Problem to solve ::
Could you copy the material below word for word, with every line kept as it appears?

(Collected data)
----

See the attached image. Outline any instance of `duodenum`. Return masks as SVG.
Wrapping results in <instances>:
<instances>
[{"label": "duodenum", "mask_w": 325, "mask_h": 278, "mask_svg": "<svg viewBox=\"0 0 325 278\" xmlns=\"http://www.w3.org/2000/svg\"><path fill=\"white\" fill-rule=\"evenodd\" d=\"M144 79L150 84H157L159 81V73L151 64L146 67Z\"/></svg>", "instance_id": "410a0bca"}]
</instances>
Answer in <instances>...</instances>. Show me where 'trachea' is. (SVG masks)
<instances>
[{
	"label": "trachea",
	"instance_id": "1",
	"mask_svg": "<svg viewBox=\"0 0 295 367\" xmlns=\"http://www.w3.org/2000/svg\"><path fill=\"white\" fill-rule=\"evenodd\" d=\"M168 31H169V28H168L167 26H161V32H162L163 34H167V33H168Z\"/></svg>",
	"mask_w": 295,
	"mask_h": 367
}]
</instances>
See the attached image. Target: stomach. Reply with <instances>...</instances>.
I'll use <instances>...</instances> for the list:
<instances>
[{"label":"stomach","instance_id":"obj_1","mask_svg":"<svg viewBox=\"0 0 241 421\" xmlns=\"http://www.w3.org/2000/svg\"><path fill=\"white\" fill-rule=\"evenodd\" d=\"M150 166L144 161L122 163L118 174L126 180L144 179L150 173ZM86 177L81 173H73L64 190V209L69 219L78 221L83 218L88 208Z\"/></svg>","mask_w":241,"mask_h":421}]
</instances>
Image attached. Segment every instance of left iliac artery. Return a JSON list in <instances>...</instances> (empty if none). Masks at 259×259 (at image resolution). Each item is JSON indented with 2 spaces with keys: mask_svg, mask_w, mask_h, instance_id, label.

----

Finished answer ::
See the attached image. Outline any instance of `duodenum`. Return masks as SVG.
Wrapping results in <instances>:
<instances>
[{"label": "duodenum", "mask_w": 325, "mask_h": 278, "mask_svg": "<svg viewBox=\"0 0 325 278\" xmlns=\"http://www.w3.org/2000/svg\"><path fill=\"white\" fill-rule=\"evenodd\" d=\"M144 79L150 84H157L159 81V73L151 64L146 67Z\"/></svg>", "instance_id": "410a0bca"}]
</instances>
Answer in <instances>...</instances>. Show me where 'trachea' is. (SVG masks)
<instances>
[{
	"label": "trachea",
	"instance_id": "1",
	"mask_svg": "<svg viewBox=\"0 0 295 367\" xmlns=\"http://www.w3.org/2000/svg\"><path fill=\"white\" fill-rule=\"evenodd\" d=\"M168 31H169V28H168L167 26H161V32H162L163 34H167V33H168Z\"/></svg>",
	"mask_w": 295,
	"mask_h": 367
}]
</instances>
See the attached image. Target: stomach. Reply with <instances>...</instances>.
I'll use <instances>...</instances> for the list:
<instances>
[{"label":"stomach","instance_id":"obj_1","mask_svg":"<svg viewBox=\"0 0 241 421\" xmlns=\"http://www.w3.org/2000/svg\"><path fill=\"white\" fill-rule=\"evenodd\" d=\"M150 166L144 161L122 163L118 174L126 180L144 179L150 173ZM86 177L81 173H73L64 190V209L69 219L78 221L83 218L88 208Z\"/></svg>","mask_w":241,"mask_h":421}]
</instances>
Image attached. Segment every instance of left iliac artery. Return a JSON list in <instances>...</instances> (empty if none). Masks at 259×259 (at image resolution). Each item is JSON indented with 2 spaces with keys: mask_svg, mask_w, mask_h, instance_id, label.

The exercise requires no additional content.